***** DATA FOR THIS TASK

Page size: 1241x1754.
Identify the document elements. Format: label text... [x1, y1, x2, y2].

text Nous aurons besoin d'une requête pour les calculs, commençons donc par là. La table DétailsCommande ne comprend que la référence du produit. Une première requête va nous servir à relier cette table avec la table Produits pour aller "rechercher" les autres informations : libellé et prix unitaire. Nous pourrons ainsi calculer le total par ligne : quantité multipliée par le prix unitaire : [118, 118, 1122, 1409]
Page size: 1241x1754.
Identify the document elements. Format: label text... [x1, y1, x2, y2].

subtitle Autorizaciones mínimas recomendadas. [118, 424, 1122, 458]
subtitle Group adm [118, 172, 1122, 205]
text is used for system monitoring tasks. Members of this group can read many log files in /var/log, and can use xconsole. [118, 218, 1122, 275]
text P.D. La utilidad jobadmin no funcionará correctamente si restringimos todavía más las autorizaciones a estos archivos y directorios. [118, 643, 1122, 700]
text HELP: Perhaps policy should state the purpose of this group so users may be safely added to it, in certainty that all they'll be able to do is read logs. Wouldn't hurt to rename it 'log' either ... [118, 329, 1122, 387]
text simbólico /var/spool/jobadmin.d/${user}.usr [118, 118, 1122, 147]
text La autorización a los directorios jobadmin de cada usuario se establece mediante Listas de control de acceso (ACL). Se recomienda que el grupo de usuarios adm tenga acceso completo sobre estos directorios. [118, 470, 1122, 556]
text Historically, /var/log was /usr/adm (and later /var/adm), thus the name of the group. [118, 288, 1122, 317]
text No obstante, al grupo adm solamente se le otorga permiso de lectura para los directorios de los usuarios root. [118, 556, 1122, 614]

**********

SHORT PROBLEM
Could you rewrite all of the rows above, swapping "Identify" for "List" and leaving everything else the same?

WORKED SOLUTION
Page size: 1241x1754.
List the document elements. Format: label text... [x1, y1, x2, y2].

text Nous aurons besoin d'une requête pour les calculs, commençons donc par là. La table DétailsCommande ne comprend que la référence du produit. Une première requête va nous servir à relier cette table avec la table Produits pour aller "rechercher" les autres informations : libellé et prix unitaire. Nous pourrons ainsi calculer le total par ligne : quantité multipliée par le prix unitaire : [118, 118, 1122, 1409]
Page size: 1241x1754.
List the document elements. Format: label text... [x1, y1, x2, y2].

subtitle Autorizaciones mínimas recomendadas. [118, 424, 1122, 458]
subtitle Group adm [118, 172, 1122, 205]
text is used for system monitoring tasks. Members of this group can read many log files in /var/log, and can use xconsole. [118, 218, 1122, 275]
text P.D. La utilidad jobadmin no funcionará correctamente si restringimos todavía más las autorizaciones a estos archivos y directorios. [118, 643, 1122, 700]
text HELP: Perhaps policy should state the purpose of this group so users may be safely added to it, in certainty that all they'll be able to do is read logs. Wouldn't hurt to rename it 'log' either ... [118, 329, 1122, 387]
text simbólico /var/spool/jobadmin.d/${user}.usr [118, 118, 1122, 147]
text La autorización a los directorios jobadmin de cada usuario se establece mediante Listas de control de acceso (ACL). Se recomienda que el grupo de usuarios adm tenga acceso completo sobre estos directorios. [118, 470, 1122, 556]
text Historically, /var/log was /usr/adm (and later /var/adm), thus the name of the group. [118, 288, 1122, 317]
text No obstante, al grupo adm solamente se le otorga permiso de lectura para los directorios de los usuarios root. [118, 556, 1122, 614]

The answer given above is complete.